J'ai demandé à Al, comment ces précieux objets pourraient survivre, défiés par des alternatives fabriquées à la machine. Sa réponse est de soumettre ce savoir faire traditionnel à la protection des patrimoines artisanaux à travers le monde.


“Ce travail ne doit plus être considéré comme un simple textile, à comparer avec les textiles industriels. Il n'y a aucun moyen de répondre aux prix et à la demande. Mais il doit être considéré comme quelque chose d'exceptionnel - plus proche d'une œuvre d'art ou d'un patrimoine, qui s'avère utile, et s'il y a des gens assez intéressés pour acheter ces pièces de textiles uniques alors oui, nous pouvons survivre“.
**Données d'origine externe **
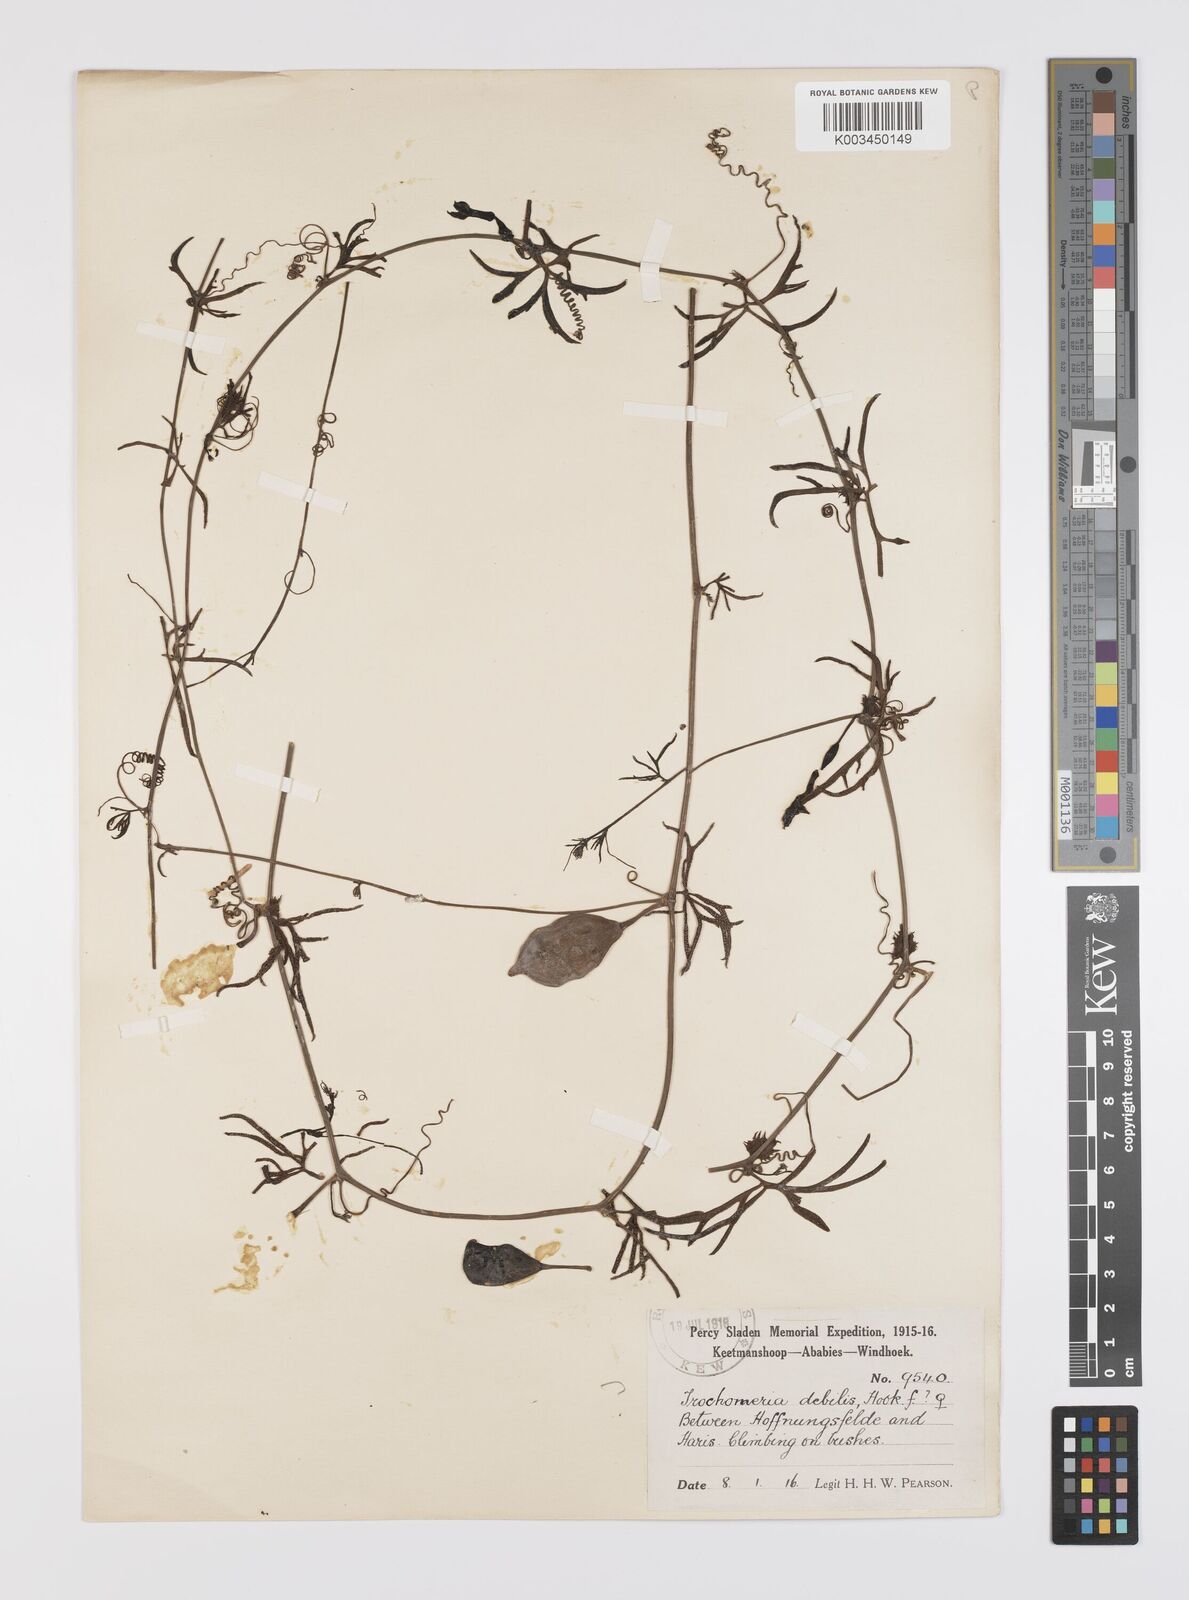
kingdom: Plantae
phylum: Tracheophyta
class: Magnoliopsida
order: Cucurbitales
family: Cucurbitaceae
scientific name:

Dans son centre d'études, Al possède de magnifiques pièces de textiles provenant des quatre coins du nord des Philippines. Il travaille avec douze groupes de tisserands à travers le pays. Parfois, il travaille sur des modèles traditionnels, et en tant que designer, il collabore également avec les femmes pour faire évoluer et adapter le métier, en jouant avec la couleur et l'échelle, il n’y a aucun doute sur l'origine de l'œuvre, avec des reproductions visibles des œuvres originales - tout en apportant une touche moderne.

Binakul whirlpool, moderne

Al nous montre un superbe pièce binakul (250m par 250m), avec un motif de tourbillon surdimensionné, en bleu et blanc traditionnel qui pourrait être accroché dans une collection de tisserands Bauhaus, ou dans une galerie d'art contemporain. Le design graphique est intemporel, mais si vous êtes familier avec le binakul, vous reconnaissez immédiatement ce savoir faire typiquement
philippin.

 

Le binakul est une illustration de la vie quotidienne dans l'abstraction. Ses motifs racontent une histoire en tissu. Les pièces de tissu sont souvent finies par une broderie en coton, et même ces détails ont leur propre histoire, certains points symbolisent le riz, les mille-pattes, les mains, les vagues de la mer, et d'autres images toujours présentes aux Philippines.

Detail binakul éventail

Pendant des siècles, ce textile solide et durable a été utilisé par les communautés locales du nord des Philippines pour une utilisation quotidienne. Il a été adopté par les colonisateurs espagnols des Philippines, qui ont adoré la conception de
tourbillon du Binakul et qui l'ont même utilisé pour les voiles de leurs galions.

En dépit de sa beauté et de sa facilité d'utilisation, cette technique de tissage risque réellement d'être perdue. Al nous dit qu'après avoir démarré le centre d'étude, il lui a fallu quinze ans pour arriver à la qualité du produit qu'il vend
actuellement. En effet, devenir maître tisserand, demande quinze à vingt ans. Ce projet est donc un travail en constante progression.

Pour Storie, l'importance du binakul réside dans l'art et la complexité de la façon dont il est tissé, mais aussi dans la valeur du patrimoine artisanal, une histoire à raconter afin de préserver cette précieuse tradition.

Voir toute la collection sur www.storieshop.com

* Binakul, également connu sous le nom binakel, binakael ou binakol,
binakul (signifiant «twill» dans Ilocano).